Ongoing and past projects relating to the use, research and promotion of amateur cinema and home movies.
Ongoing Projects
‘Private Pasts and Future Publics‘ by Daniel Mauro (University of Texas at Austin, US)
Mauro is exploring research questions such as whether home movies are ‘truly “representative” of the everyday on a larger scale?’ and ’Do curators/filmmakers/scholars/etc. have the goal of making these films representative, or, is it the context of their selection that necessarily positions them on a representative scale?’.
‘Ephemeral Films: National Socialism in Austria‘ (2011-2013). Among the goals of the project are the preservation, scientific exploration and analysis of a unique collection of “ephemeral” films on National Socialism in Austria. The group includes more than fifty films, largely unknown and in need of restoration, which relate to the rise of the NSDAP since 1932, Austria’s “annexation” in 1938, the war period from 1941-42 as well as Jewish everyday life before the expulsion and the Holocaust. These documents – mostly amateur films, but also “Kulturfilme” and other types of sponsored films – derive from the collections of the Austrian Film Museum and the United States Holocaust Memorial Museum in Washington DC. The two institutions have, in 2011, begun to intensify their collaboration in this field. During the course of the project, the preserved films will be contextualized and made accessible to a broader public in order to complement and correct a discourse which has been dominated to an extreme degree by the imagery of propaganda film.
Unitat d’Investigació del Cinema, Universitat Rovira i Virgili, Tarragona, Spain (since c. 2002)A research group led by Prof. José Carlos Suarez Fernandez that has specialised in the identification, recovery and research of non-professional (amateur and domestic) film. The group has already recovered over 3,000 amateur films and is disseminating its research in published works and by making short documentaries and television programs. The group supports the recently launched Cinemateca Antoni Martra Badia,
Changing platforms of ritualized memory practices: the cultural dynamics of home movies’, Netherlands (2011-2015)
Team: Dr. Andreas Fickers (Maastricht University), Dr. Jo Wachelder (Maastricht University), Dr. Susan Aasman (Groningen University). Funded by NWO (the Free Competition in the Humanities),project focuses on the changing practices of home movie making and deals more specific with the question of how changing technologies of memory production (film, video or digital camera) have shaped new practices and rituals of memory staging (screening in domestic or public venues) and thereby initiated processes of (re)negotiating user generations and (group) identities.
‘Children and Amateur Media in Scotland’, UK (2010 – 2014).

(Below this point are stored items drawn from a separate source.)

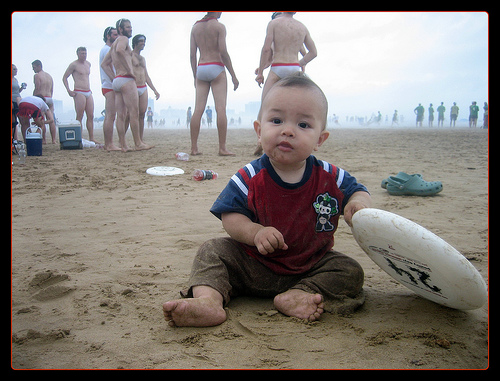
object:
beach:
[0, 127, 489, 366]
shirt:
[210, 153, 370, 276]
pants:
[178, 236, 366, 305]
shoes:
[380, 171, 444, 198]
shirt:
[20, 96, 47, 112]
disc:
[146, 166, 184, 175]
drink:
[193, 172, 217, 180]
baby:
[162, 70, 372, 330]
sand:
[11, 125, 489, 365]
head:
[253, 74, 329, 165]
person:
[253, 11, 317, 160]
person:
[129, 32, 159, 146]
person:
[63, 46, 99, 144]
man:
[188, 6, 240, 156]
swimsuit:
[192, 61, 227, 82]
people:
[0, 1, 328, 156]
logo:
[384, 250, 444, 294]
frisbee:
[350, 207, 488, 314]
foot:
[161, 294, 225, 328]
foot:
[272, 291, 326, 323]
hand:
[254, 225, 289, 254]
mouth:
[276, 140, 296, 152]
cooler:
[58, 119, 84, 149]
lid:
[57, 123, 81, 127]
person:
[18, 96, 54, 148]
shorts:
[15, 103, 43, 119]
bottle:
[191, 170, 218, 181]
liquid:
[194, 169, 218, 181]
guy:
[99, 16, 148, 152]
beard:
[122, 29, 132, 38]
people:
[184, 103, 490, 133]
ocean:
[47, 96, 486, 125]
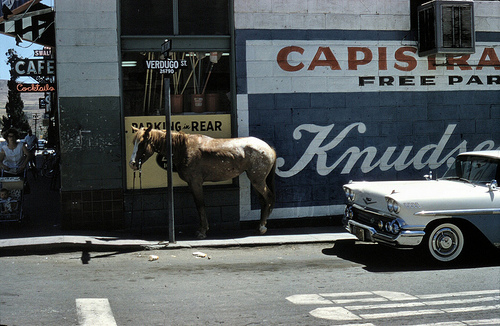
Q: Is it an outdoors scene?
A: Yes, it is outdoors.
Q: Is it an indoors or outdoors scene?
A: It is outdoors.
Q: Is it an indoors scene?
A: No, it is outdoors.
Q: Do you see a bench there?
A: No, there are no benches.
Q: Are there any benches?
A: No, there are no benches.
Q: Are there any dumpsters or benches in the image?
A: No, there are no benches or dumpsters.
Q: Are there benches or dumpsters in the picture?
A: No, there are no benches or dumpsters.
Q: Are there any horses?
A: Yes, there is a horse.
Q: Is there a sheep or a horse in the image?
A: Yes, there is a horse.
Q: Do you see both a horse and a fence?
A: No, there is a horse but no fences.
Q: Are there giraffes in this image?
A: No, there are no giraffes.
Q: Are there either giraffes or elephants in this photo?
A: No, there are no giraffes or elephants.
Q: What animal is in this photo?
A: The animal is a horse.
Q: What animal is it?
A: The animal is a horse.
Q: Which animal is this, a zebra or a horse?
A: This is a horse.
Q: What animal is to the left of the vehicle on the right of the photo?
A: The animal is a horse.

Team: team – Prof. Karen Lury (Principal Investigator) and Dr. Ryan Shand (Research Assistant).
A major aspect of the project is to locate amateur video makers active between 1980-2000 and preserve and store some of the videos made during this period. The academic research team, based at the University of Glasgow, will investigate this video material to gain a unique insight into the lives of Scottish children in the twentieth century.

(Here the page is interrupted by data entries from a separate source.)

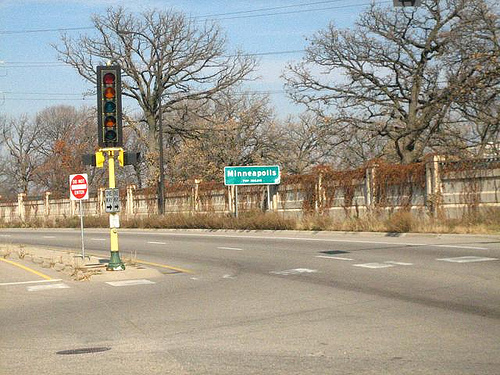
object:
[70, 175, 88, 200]
sign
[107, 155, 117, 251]
pole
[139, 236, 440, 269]
ground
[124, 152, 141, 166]
sign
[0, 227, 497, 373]
road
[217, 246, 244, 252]
lines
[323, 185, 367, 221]
wall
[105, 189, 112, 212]
sign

Film Fairfilm Project, USA (ongoing)
A collaboration of Northeast Historic Film, the Queens Museum of Art, and the George Eastman House International Museum of Photography and Film.
For bulletins on the progress of this ongoing project, visit NHF’s Hidden Collections blog, The Big Reveal.

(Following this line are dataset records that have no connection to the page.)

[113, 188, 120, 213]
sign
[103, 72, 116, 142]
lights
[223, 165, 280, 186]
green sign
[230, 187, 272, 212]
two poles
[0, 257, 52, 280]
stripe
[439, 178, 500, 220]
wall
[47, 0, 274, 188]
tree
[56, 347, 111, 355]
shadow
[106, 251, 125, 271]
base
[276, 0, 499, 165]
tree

Stichting Amateurfilm Foundation (since 2004), Netherlands.
The Foundation consists of a small team of five board members who organise and support various activities concerning amateur film in all its varied forms. The Foundation wants to stimulate the collection, preservation and re(use) of amateur film material, to support the research of amateur film, both through funding and through the team’s own research, and aims to arouse public interest in both historical and modern day forms of amateur film production.
Past Projects
Ernemann project-description.(2002-2009).
The project was dedicated to the 17,5mm-film format which was patented by the Heinrich-Ernemann A.G. in Dresden in 1902 and brought on the market in 1903. The project was conducted by Martina Roepke (University of Utrecht) and Henk Verheul (Netherlands Institute of Sound and Vision, Hilversum) with the support of the Association Europeènne Inédits.